NAME READY STATUS RESTARTS AGE
devops-toolkit-...-deployment-... 3/3 Running 0 58s
devops-toolkit-...-deployment-... 3/3 Running 0 60s
devops-toolkit-...-deployment-... 3/3 Running 0 58s
We can see that, in my case, over forty thousand requests were sent, and the availability
is 100.00 %
. That might not always be the situation, so don’t be alarmed if, in your case, it’s a slightly lower figure. Your cluster might not even have enough capacity to handle the increase in workload and might need to scale up. In such a case, the time required to scale up the cluster might have been too long for all the requests to be processed. You can always wait for a while for all the Pods to terminate and try again with increased cluster capacity.

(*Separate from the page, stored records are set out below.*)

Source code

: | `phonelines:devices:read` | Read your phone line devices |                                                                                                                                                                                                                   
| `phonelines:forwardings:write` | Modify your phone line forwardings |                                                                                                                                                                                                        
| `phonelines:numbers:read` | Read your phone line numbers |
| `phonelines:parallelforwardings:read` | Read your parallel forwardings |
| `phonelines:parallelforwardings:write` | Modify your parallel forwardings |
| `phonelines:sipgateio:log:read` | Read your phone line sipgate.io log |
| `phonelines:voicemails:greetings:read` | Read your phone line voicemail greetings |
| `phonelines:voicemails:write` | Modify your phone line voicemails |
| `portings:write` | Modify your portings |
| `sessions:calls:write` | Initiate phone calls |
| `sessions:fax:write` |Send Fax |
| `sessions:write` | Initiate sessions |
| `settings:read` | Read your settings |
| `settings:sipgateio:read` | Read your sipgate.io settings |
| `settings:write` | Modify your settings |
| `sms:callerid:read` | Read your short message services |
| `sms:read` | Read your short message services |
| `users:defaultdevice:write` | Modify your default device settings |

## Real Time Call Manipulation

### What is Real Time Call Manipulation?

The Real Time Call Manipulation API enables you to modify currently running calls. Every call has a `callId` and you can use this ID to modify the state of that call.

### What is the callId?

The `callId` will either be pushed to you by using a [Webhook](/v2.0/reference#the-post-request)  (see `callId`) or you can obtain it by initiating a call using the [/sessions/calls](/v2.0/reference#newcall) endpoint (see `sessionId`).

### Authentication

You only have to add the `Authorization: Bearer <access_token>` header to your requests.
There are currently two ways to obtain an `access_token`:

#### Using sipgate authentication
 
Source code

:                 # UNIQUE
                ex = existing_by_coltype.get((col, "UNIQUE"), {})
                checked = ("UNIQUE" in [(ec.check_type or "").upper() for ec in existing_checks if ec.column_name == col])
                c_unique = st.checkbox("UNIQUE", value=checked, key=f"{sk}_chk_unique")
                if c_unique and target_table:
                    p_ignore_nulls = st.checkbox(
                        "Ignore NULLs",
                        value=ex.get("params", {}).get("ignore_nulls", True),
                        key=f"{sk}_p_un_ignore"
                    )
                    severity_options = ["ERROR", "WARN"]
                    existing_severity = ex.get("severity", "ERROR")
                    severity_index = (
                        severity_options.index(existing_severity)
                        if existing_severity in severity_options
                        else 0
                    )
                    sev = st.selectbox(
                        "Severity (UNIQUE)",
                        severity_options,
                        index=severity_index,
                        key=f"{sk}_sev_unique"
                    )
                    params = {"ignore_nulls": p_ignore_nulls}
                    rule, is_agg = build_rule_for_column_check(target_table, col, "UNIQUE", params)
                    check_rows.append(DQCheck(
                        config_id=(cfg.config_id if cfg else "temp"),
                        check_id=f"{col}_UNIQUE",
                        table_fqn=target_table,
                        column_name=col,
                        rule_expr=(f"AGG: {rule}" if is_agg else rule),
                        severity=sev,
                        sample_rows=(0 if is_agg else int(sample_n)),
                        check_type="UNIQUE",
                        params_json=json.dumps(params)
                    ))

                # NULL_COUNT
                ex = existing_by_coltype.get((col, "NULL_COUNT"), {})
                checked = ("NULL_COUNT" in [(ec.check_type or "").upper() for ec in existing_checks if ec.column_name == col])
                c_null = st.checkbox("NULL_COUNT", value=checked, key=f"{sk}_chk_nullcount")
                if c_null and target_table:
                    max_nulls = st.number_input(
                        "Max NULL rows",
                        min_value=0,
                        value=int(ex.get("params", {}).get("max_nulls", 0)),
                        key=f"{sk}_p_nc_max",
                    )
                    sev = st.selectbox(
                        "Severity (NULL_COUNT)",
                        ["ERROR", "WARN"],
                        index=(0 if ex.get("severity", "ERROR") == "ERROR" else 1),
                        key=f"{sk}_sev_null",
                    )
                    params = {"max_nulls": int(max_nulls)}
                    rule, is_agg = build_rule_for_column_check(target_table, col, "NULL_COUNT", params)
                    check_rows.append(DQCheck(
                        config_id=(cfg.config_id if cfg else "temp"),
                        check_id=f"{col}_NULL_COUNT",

For now, Knative does not give 100% availability. I was lucky. If you have huge variations in traffic, you can expect something closer to 99.9% availability. But that is only when there is a huge difference like the one we just had. Our traffic jumped from zero to a continuous stream of five hundred concurrent requests within milliseconds. For the "normal" usage, it should be closer to 100% (e.g., 99.99%) availability.
What truly matters is that the number of Pods was increased from zero to three. Typically, there should be five Pods since we set the containerConcurrency
value to 100
, and we were streaming 500
concurrent requests. But we also set the maxScale
annotation to 3
, so it reached the limit of the allowed number of replicas.
While you’re reading this, Knative probably already started scaling down the application. It probably scaled it to one replica, to keep it warm in case new requests come in. After a while, it should scale down to nothing (zero replicas) as long as traffic keeps being absent.
The vital thing to note is that Knative does not interpret the traffic based only on the current metrics. It will not scale up when the first request that cannot be handled with the existing replicas kicks in. It will also not scale down to zero replicas the moment all requests stop coming in. It changes things gradually, and it uses both current and historical metrics to figure out what to do next.
Assuming that you are not a very fast reader, the number of Pods should have dropped to zero by now. Let’s confirm that.
kubectl --namespace production \
get pods
The output states that no resources
were found in production namespace.
In your case, a Pod might still be running, or the status might be terminating
. If that’s the case, wait for a while longer and repeat the previous command.